Trump’s migrant hunt is far from meeting its target numbers — in fact, daily ICE raid figures show only a few individuals have been arrested — and that’s why Washington has stepped up its efforts, resorting to two obscure laws that are sending shockwaves through the country and Latin America: the aforementioned 1798 law and the 1953 Immigration and Nationality Act.
These laws underpin some of the most politically motivated detentions, such as that of pro-Palestinian activist Mahmoud Khalil, who was arrested for participating in protests against the Gaza war on the Columbia campus and declared himself a political prisoner. In his case, judicial intervention has at least managed to halt his deportation, which Washington claims is due to the “risk to national security” that he and other detainees allegedly pose.
The ‘disappearance’ of a Mexican grandmother
But the threat posed by a Mexican grandmother from New Jersey, recently detained while returning from shopping, is beyond comprehension, laments Ellen Whitt, a volunteer with the New Jersey Deportation and Immigration Response Team (DIRE), which answers calls 24 hours a day. “If someone calls because they see ICE agents at their door, members of our rapid response team, which totals 50 people, come to check on what’s happening, to help the family if ICE is interrogating someone or has already taken them.”

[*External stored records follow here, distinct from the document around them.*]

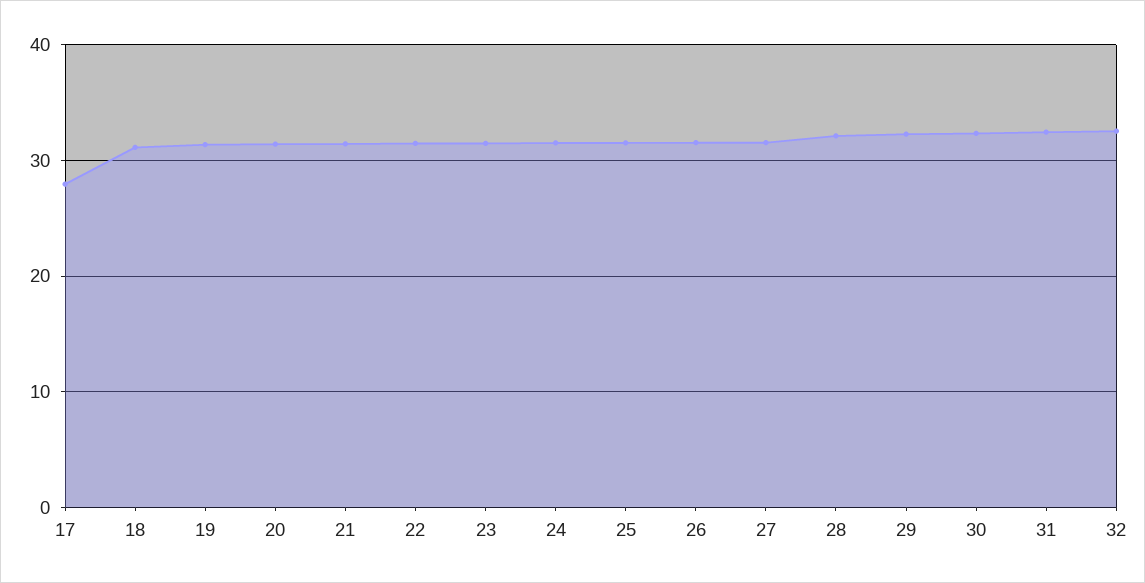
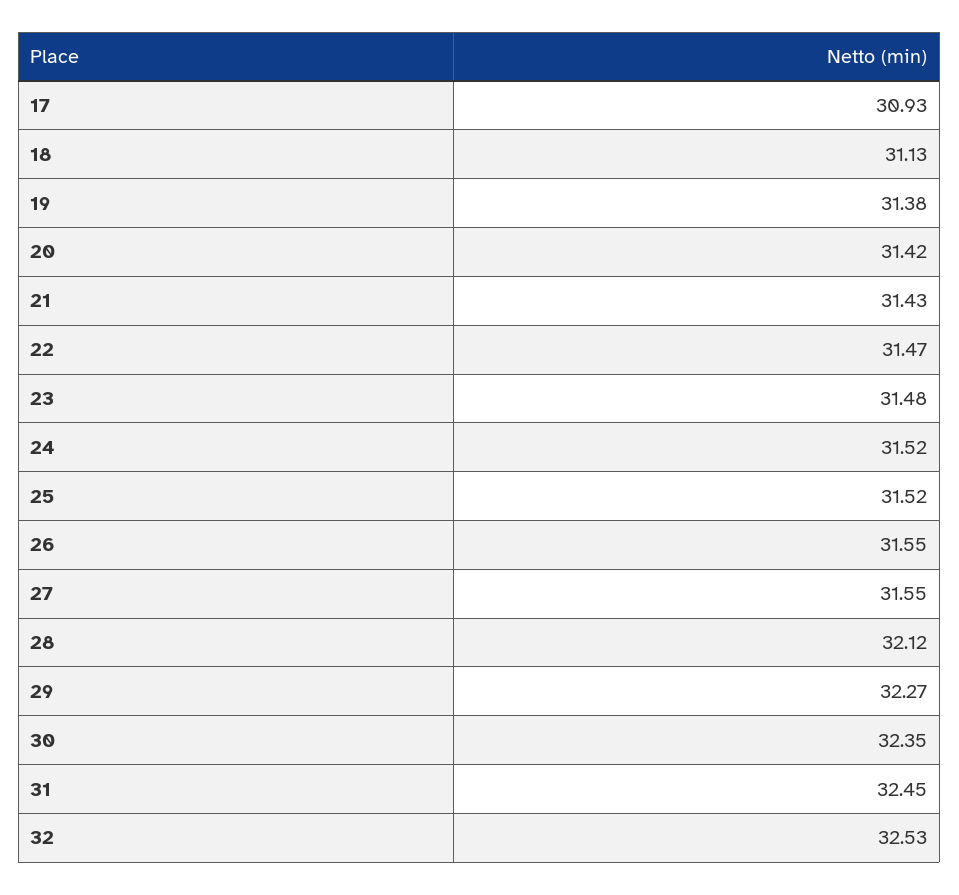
  {
-   "17": 28,
+   "17": 30.93,
    "18": 31.13,
    "19": 31.38,
    "20": 31.42,
    "21": 31.43,
    "22": 31.47,
    "23": 31.48,
    "24": 31.52,
    "25": 31.52,
    "26": 31.55,
    "27": 31.55,
    "28": 32.12,
    "29": 32.27,
    "30": 32.35,
    "31": 32.45,
    "32": 32.53
  }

Whitt says calls have spiked exponentially since Trump returned to the White House, with most coming from Mexicans and Venezuelans, followed by Hondurans and Guatemalans. “We had the case of a grandmother,” she says. “ICE came to her house and disconnected the security cameras at the entrance so the arrest wouldn’t be recorded. They arrived, she opened the door, and unfortunately, they took her away, after 30 years living here.” She was Mexican. “I myself spoke to the family the night it happened to try to locate her. She had been transferred to Louisiana for no reason.”
Louisiana is where detention centers — precursors to deportation — “are often much worse.” Political prisoner Khalil remains detained there, although a judge has requested his return to New York because his wife is about to give birth.
Whitt paints a grim, disturbing picture. “Trump is using this as a major opportunity to implement his extremely draconian measures,” she says. “This is demonstrated by how they’re being deported, sent to a prison that’s a black hole with completely inhumane conditions. It’s a test to try to erode people’s rights, their right to due process, to convince Americans that these are their enemies, so we can do whatever we want to them. And eventually, they’ll move on to the next group, sending all kinds of people to Guantanamo, or to third countries… even Iranians facing execution in their own country."
“It’s a new chapter in American history,” Whitt continues. “There have always been deportations, and it’s always been terrible. But now they’re trying things they’ve never tried before, that’s the difference. Using the Alien and Sedition Act to try to deport people who they simply say are terrorists because of their views [like campus activists], or simply labeling you a gang member because they think a tattoo of yours is a gang symbol… and they’re doing it on a massive scale. There, you have no resources to fight back.”